- Dataset extract
[Start of section]

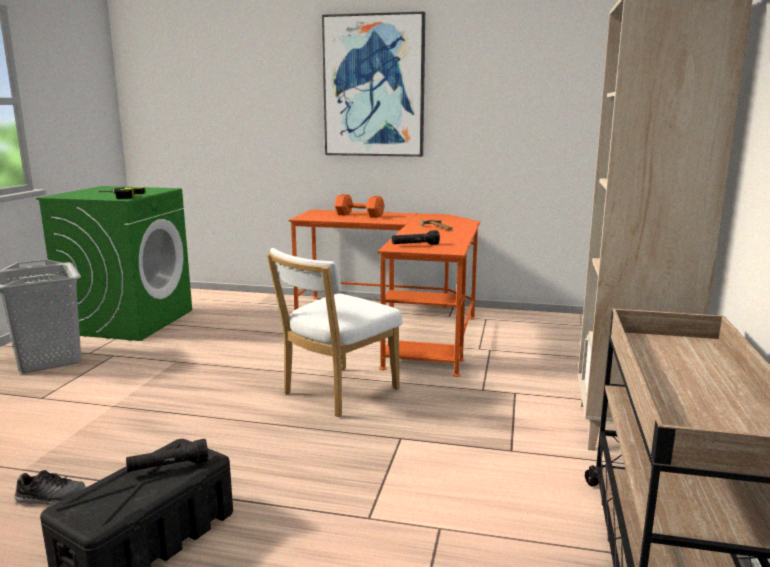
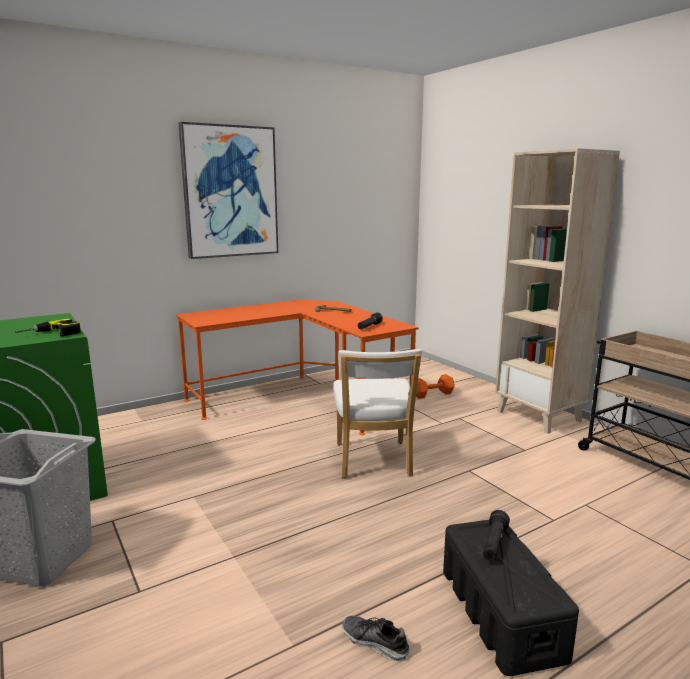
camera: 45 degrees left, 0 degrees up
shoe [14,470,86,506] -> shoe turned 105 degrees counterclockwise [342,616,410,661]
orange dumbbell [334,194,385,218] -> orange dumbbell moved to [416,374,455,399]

[End of section]

- What to produce
Print the material precisely as given, dropping any images it holds.

- Result for this task
camera: 45 degrees left, 0 degrees up
shoe [14,470,86,506] -> shoe turned 105 degrees counterclockwise [342,616,410,661]
orange dumbbell [334,194,385,218] -> orange dumbbell moved to [416,374,455,399]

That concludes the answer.